Hearings ahead. The Senate
Banking, Housing and Urban Affairs Committee, possibly alongside several
other committees, are expected to begin hearings over the next couple
of months to monitor the application of this bill, to look at how the
economy reached the breaking point and to examine the architecture of
financial regulation, Banking Chairman Chris Dodd (D-Conn.) said.
congressional contacts are skittish about giving a House vote prediction
after Monday's stunning House rejection of the rescue package. However,
a growing number of other observers suggest both Democratic and Republican
and Bush administration officials are "whipping" the revised
package considerably more than Monday's failed attempt at passage.
Bottom line: Some way, some how the rescue package
will be approved by the House -- most likely in its coming vote.

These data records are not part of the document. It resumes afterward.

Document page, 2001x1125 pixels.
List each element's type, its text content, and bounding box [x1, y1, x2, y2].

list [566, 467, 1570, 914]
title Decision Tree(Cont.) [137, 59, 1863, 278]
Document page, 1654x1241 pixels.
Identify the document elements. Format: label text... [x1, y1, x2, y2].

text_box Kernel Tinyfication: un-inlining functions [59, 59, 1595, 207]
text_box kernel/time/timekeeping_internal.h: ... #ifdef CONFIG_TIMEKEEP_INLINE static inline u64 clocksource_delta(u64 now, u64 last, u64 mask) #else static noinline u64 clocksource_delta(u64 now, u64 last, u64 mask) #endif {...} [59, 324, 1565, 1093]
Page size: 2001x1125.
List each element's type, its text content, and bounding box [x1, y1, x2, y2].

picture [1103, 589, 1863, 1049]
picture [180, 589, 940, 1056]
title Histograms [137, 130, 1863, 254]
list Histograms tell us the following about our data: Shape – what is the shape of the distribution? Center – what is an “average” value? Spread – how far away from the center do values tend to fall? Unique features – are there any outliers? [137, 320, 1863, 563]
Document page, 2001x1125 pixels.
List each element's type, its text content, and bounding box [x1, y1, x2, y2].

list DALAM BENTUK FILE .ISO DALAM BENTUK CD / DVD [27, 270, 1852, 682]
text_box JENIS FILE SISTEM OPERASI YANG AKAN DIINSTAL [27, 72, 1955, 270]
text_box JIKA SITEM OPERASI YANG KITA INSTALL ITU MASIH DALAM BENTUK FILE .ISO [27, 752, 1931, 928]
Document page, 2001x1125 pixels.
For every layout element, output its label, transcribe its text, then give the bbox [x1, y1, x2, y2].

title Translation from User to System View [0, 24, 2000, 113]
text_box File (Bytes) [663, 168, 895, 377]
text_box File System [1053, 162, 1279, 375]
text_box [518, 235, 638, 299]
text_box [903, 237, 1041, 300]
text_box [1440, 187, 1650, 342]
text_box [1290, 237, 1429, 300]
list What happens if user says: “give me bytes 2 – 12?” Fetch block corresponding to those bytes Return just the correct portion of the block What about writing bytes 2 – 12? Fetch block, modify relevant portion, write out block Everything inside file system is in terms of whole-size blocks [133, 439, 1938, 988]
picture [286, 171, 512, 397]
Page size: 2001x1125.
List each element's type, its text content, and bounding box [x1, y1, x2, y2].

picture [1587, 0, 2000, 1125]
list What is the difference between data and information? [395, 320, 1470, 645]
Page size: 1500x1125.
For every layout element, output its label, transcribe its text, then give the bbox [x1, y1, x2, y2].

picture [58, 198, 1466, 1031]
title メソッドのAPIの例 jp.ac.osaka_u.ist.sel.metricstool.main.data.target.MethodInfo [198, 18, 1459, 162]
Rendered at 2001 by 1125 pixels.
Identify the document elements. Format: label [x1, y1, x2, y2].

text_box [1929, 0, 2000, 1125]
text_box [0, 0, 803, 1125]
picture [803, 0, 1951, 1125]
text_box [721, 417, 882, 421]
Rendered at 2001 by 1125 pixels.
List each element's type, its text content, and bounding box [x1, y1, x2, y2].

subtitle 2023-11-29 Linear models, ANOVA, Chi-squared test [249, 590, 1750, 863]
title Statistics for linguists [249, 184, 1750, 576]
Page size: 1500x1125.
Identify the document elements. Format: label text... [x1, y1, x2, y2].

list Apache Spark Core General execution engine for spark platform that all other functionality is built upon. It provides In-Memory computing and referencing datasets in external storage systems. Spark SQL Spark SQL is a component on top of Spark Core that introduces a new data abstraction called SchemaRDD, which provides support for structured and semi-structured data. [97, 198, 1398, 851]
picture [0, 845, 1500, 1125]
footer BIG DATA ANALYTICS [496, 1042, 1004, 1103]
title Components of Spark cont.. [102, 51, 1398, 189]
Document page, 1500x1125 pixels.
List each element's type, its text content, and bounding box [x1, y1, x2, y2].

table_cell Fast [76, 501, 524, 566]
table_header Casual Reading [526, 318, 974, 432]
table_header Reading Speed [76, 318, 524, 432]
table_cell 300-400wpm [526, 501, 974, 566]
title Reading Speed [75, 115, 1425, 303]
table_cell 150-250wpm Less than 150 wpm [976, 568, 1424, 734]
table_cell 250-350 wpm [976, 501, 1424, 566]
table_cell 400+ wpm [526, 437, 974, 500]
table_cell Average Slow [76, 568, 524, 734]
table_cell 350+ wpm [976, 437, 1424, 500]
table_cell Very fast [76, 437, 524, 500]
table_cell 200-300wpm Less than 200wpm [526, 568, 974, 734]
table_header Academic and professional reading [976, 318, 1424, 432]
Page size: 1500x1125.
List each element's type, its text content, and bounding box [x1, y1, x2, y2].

Meanwhile, Senate Majority Leader Harry Reid (D-Nev.) said on
Wednesday evening that the Senate will return for a post-election, lame-duck
session in mid-November to pass land bills. Reid said the Senate
would be in session for "several days" the week of Nov. 17 when
it returns for organizational meetings for the new, 111th Congress. "The
one thing we are going to move to is a lands package," he said. While
providing no details on what bills would be impacted, Reid said Senate
Energy and Natural Resources Chairman Jeff Bingaman (D-N.M.) and Sen.
Ken Salazar (D-Colo.) would be putting the package together.
House Democratic leaders have not announced their post-election
agenda, but if they follow the Senate's action for a lame-duck
session, there is still a chance that some lingering Free Trade Agreements
(especially those with Panama and Colombia) could be considered.